Centre de Recherche du CHUL (CHUQ), Axe Neurosciences, Québec, QC, Canada.
Neurobiol Dis. 2012 Jan;45(1):529-38. doi: 10.1016/j.nbd.2011.09.009. Epub 2011 Sep 21.
The identification of modifiable nutritional risk factors is highly relevant to the development of preventive strategies for neurodegenerative disorders including Parkinson's disease (PD). In this study, adult C57BL/6 mice were fed either a control (CD-12%kcal) or a high-fat diet (HFD-60%kcal) for 8 weeks prior to MPTP exposure, a toxin which recreates a number of pathological features of PD. HFD-fed mice significantly gained weight (+41%), developed insulin resistance and a systemic immune response characterized by an increase in circulating leukocytes and plasmatic cytokines/chemokines (interleukin-1α, MCP-1, MIP-1α). As expected, the MPTP treatment produced nigral dopaminergic degeneration as evidenced by the loss of striatal dopamine and the decreased number of nigral tyrosine hydroxylase (TH)- and dopamine transporter-expressing neurons (23% and 25%, respectively). However, exposure to HFD exacerbated the effects of MPTP on striatal TH (23%) and dopamine levels (32%), indicating that diet-induced obesity is associated with a reduced capacity of nigral dopaminergic terminals to cope with MPTP-induced neurotoxicity. Since high-fat consumption is commonplace in our modern society, dietary fat intake may represent an important modifiable risk factor for PD.

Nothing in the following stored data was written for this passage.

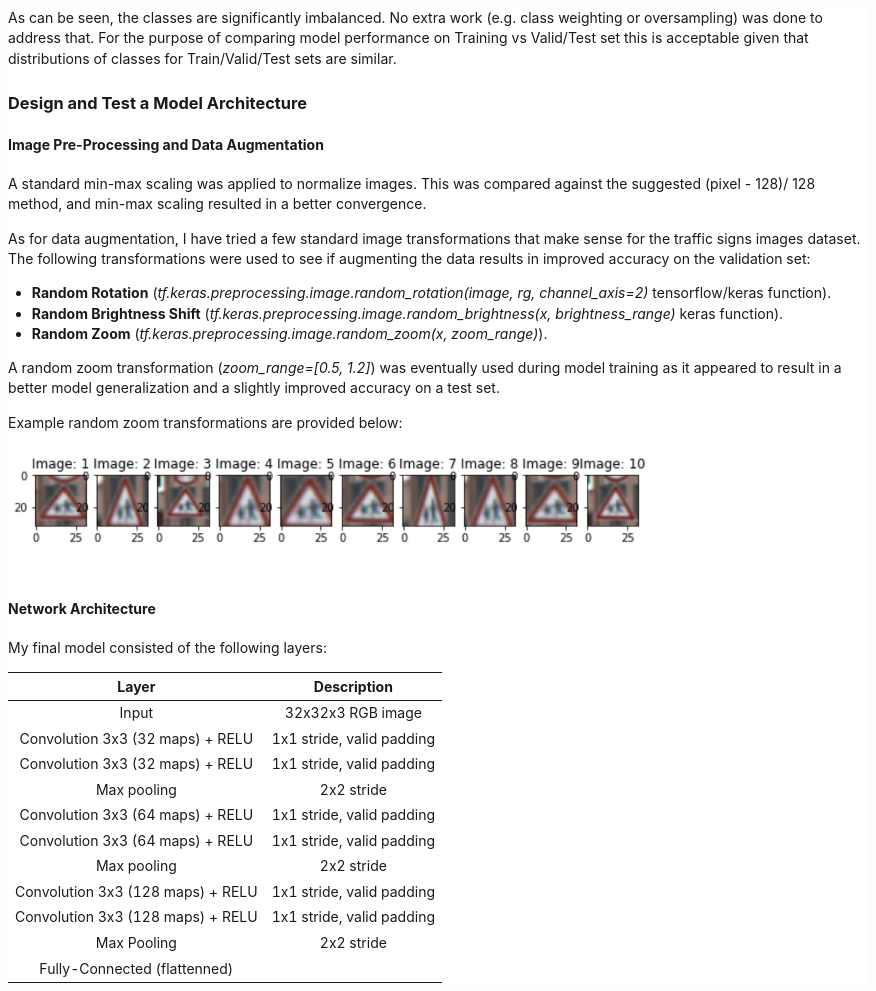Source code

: 
As can be seen, the classes are significantly imbalanced. No extra work (e.g. class weighting or oversampling) was done to address that. For the purpose of comparing model performance on Training vs Valid/Test set this is acceptable given that distributions of classes for Train/Valid/Test sets are similar. 


### Design and Test a Model Architecture

#### Image Pre-Processing and Data Augmentation

A standard min-max scaling was applied to normalize images. This was compared against the suggested (pixel - 128)/ 128 method, and min-max scaling resulted in a better convergence. 


As for data augmentation, I have tried a few standard image transformations that make sense for the traffic signs images dataset. The following transformations were used to see if augmenting the data results in improved accuracy on the validation set:

* **Random Rotation** (*tf.keras.preprocessing.image.random_rotation(image, rg, channel_axis=2)* tensorflow/keras function). 
* **Random Brightness Shift** (*tf.keras.preprocessing.image.random_brightness(x, brightness_range)* keras function).
* **Random Zoom** (*tf.keras.preprocessing.image.random_zoom(x, zoom_range)*).

A random zoom transformation (*zoom_range=[0.5, 1.2]*) was eventually used during model training as it appeared to result in a better model generalization and a slightly improved accuracy on a test set. 

Example random zoom transformations are provided below:

<img src="./examples/RandomZoom_Examples.png" alt="drawing" width="650"/>


#### Network Architecture

My final model consisted of the following layers:

| Layer         		|     Description	        					| 
|:---------------------:|:---------------------------------------------:| 
| Input         		| 32x32x3 RGB image   							| 
| Convolution 3x3 (32 maps)   + RELU 	| 1x1 stride, valid padding|
| Convolution 3x3 (32 maps)   + RELU	| 1x1 stride, valid padding|
| Max pooling	      	| 2x2 stride			|
| Convolution 3x3 (64 maps)   + RELU 	| 1x1 stride, valid padding|
| Convolution 3x3 (64 maps)   + RELU	| 1x1 stride, valid padding|
| Max pooling	      	| 2x2 stride			|
| Convolution 3x3 (128 maps)   + RELU 	| 1x1 stride, valid padding|
| Convolution 3x3 (128 maps)   + RELU	| 1x1 stride, valid padding|
| Max Pooling	      	| 2x2 stride			||
| Fully-Connected (flattenned)		|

鉴定可改变的营养风险因素与包括帕金森病(PD)在内的神经退行性疾病的预防策略的制定密切相关。在这项研究中,成年 C57BL/6 小鼠在接受 MPTP 暴露前,分别用对照(CD-12%kcal)或高脂肪饮食(HFD-60%kcal)喂养 8 周,MPTP 是一种可重现 PD 许多病理特征的毒素。高脂肪饮食喂养的小鼠体重显著增加(增加 41%),发展出胰岛素抵抗和全身性免疫反应,表现为循环白细胞和血浆细胞因子/趋化因子(白细胞介素-1α、MCP-1、MIP-1α)增加。正如预期的那样,MPTP 处理产生了黑质多巴胺能神经元变性,表现为纹状体多巴胺的丧失和黑质酪氨酸羟化酶(TH)和多巴胺转运蛋白表达神经元数量减少(分别为 23%和 25%)。然而,高脂肪饮食暴露加剧了 MPTP 对纹状体 TH(23%)和多巴胺水平(32%)的影响,表明饮食诱导的肥胖与黑质多巴胺能末梢应对 MPTP 诱导的神经毒性的能力降低有关。由于高脂肪摄入在我们的现代社会中很常见,因此饮食中的脂肪摄入可能是 PD 的一个重要可改变的风险因素。